The following utilities operate in Aruba:
- Aruba Gas Supply Co. Ltd. (Arugas), for gas supply
- W.E.B. Aruba N.V., water and electricity production
- NV ELMAR, the electricity distribution company
- N.V. Setar, Aruba’s telecommunications company, covering landlines, cellular services, cable television and internet services
- Digicel, a cellphone provider
Water is produced and delivered by WEB Aruba NV (water and energy). WEB uses desalination for water production, and electricity is produced using boilers. Tap water in Aruba is of a very high quality, and excellent taste, often indistinguishable from bottled water.
WEB Aruba NV also produce electricity. Elmar is responsible for the distribution of electricity. The electricity voltage is 110 v AC at 60 cycles.

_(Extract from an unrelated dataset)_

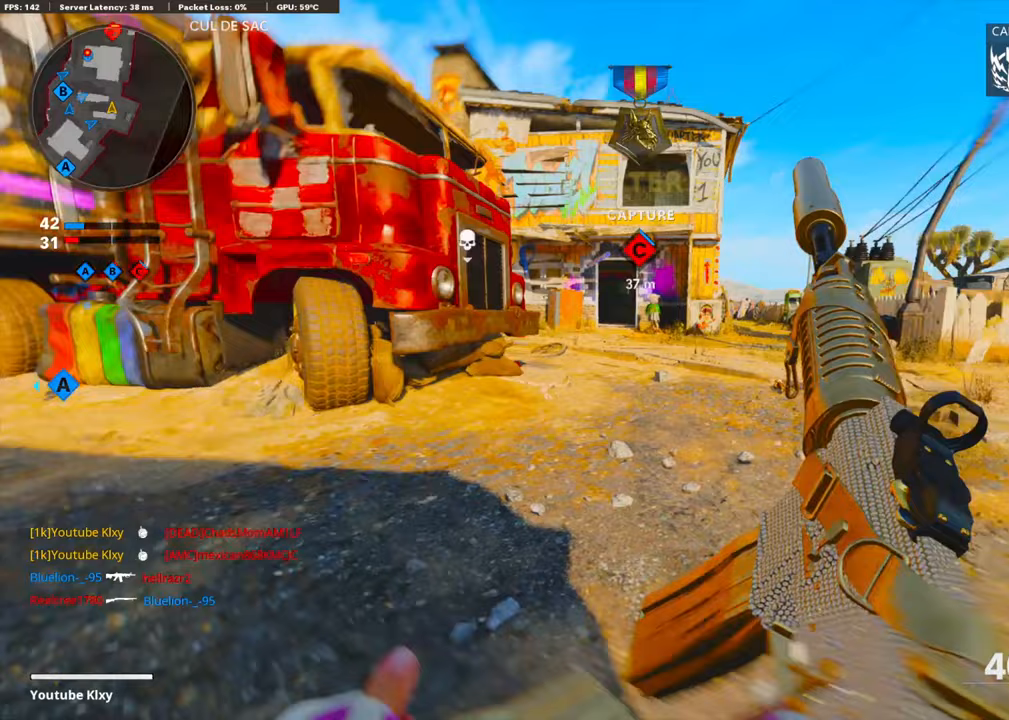
{"buttons": ["L1"], "left_stick": "up-right", "right_stick": "up-left", "events": [[17, "R3", "up"], [50, "L3", "up"], [50, "right_stick", "center"], [117, "left_stick", "up"], [184, "L3", "down"], [268, "left_stick", "up-right"], [301, "L3", "up"], [435, "L1", "down"], [485, "right_stick", "up-left"]]}
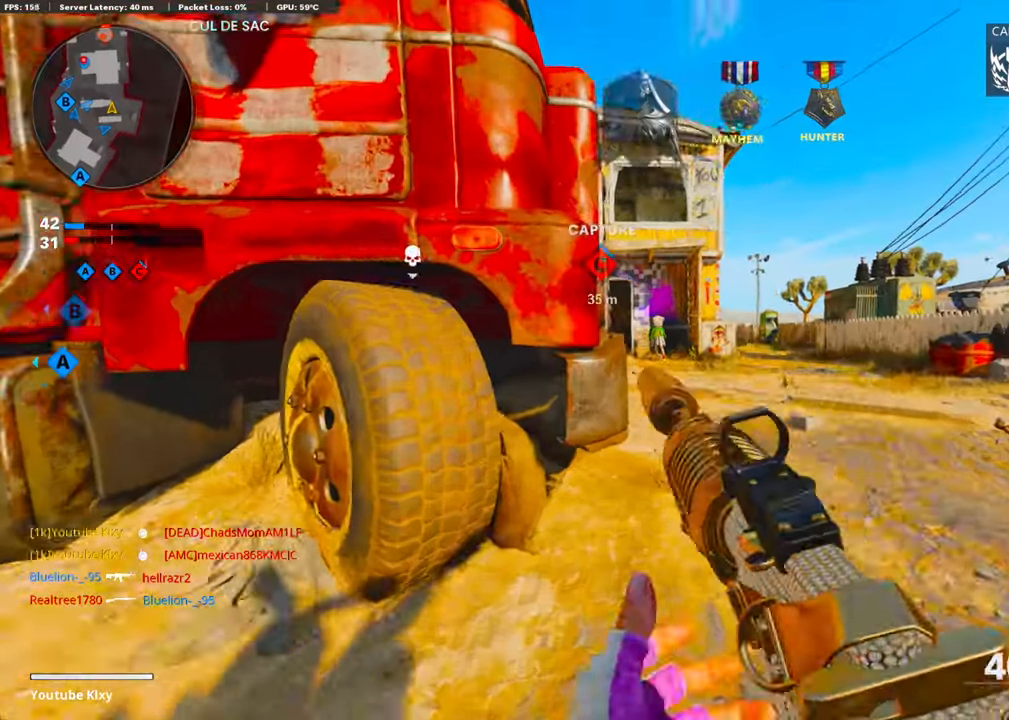
{"buttons": ["CROSS", "L1"], "left_stick": "up-right", "right_stick": "center", "events": [[284, "left_stick", "up-left"], [402, "left_stick", "up-right"], [402, "right_stick", "center"], [452, "CROSS", "down"]]}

In Aruba, there are cable television and cable Internet services available. Cable television and cable Internet services are provided by Setar NV.
The Aruba Gas Supply Co. Ltd better known as “Arugas” carries and delivers gas for domestic use. Propane gas is supplied in cylinders of 100 lbs. To become a customer, you must register with Arugas. Gas is normally supplied to households in two cylinders, one is connected, the other is ‘standby’ for switching over should one be empty. A deposit would need to be paid for both tanks. For additional cylinders an additional charges apply.
Telecommunications service is provided by Setar NV. In addition to fixed telephony; mobile telephony and internet services. Another cellular provider on Aruba is Digicel.
Waste collection services
The removal of household waste is considered a public responsibility. This duty, geared to health and environmental management, means that the government has a duty to at least one (1) time per week to collect household waste. This task is for the government, conducted by Serlimar. Ecotech also offer this as a commercial service to households and businesses.
Many properties in Aruba have septic tanks for wastewater and sewage. For periodic cleaning or emptying of septic tanks, various septic service companies offer the service.